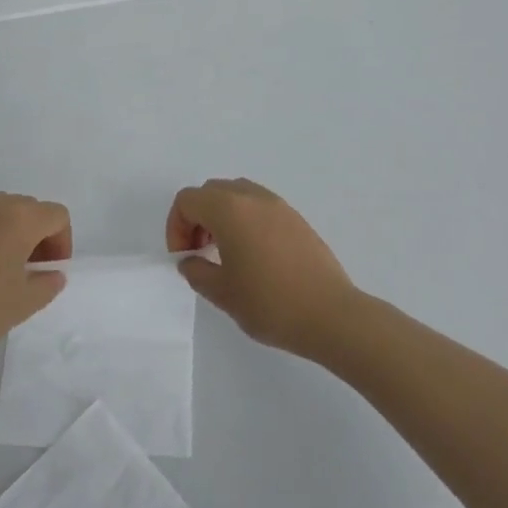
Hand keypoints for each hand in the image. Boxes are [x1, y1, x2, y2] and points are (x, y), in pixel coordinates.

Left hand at [0, 190, 70, 366]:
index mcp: (20, 220)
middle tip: (25, 270)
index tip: (48, 271)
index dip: (61, 242)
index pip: (56, 215)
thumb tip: (51, 271)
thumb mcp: (22, 305)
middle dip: (35, 235)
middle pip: (28, 208)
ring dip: (5, 227)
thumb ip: (48, 283)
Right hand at [167, 178, 359, 359]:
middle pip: (211, 191)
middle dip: (197, 217)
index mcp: (229, 210)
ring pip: (236, 194)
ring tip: (224, 252)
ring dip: (221, 215)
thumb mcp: (222, 293)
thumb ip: (197, 271)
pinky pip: (259, 205)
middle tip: (199, 252)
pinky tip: (253, 255)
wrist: (331, 315)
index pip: (188, 200)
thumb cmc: (270, 303)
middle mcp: (253, 197)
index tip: (184, 257)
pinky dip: (245, 219)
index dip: (176, 226)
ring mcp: (278, 205)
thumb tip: (190, 261)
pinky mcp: (296, 218)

Work required » In the data above, find the line with "index tip: (48, 271)" and the line with "thumb mcp: (222, 293)". Retype both, plus every line between them, exactly.

Exercise solution »
index tip: (48, 271)
index dip: (61, 242)
index pip: (56, 215)
thumb tip: (51, 271)
thumb mcp: (22, 305)
middle dip: (35, 235)
middle pip: (28, 208)
ring dip: (5, 227)
thumb ip: (48, 283)
Right hand at [167, 178, 359, 359]:
middle pip: (211, 191)
middle dip: (197, 217)
index mcp: (229, 210)
ring pip: (236, 194)
ring tip: (224, 252)
ring dip: (221, 215)
thumb mcp: (222, 293)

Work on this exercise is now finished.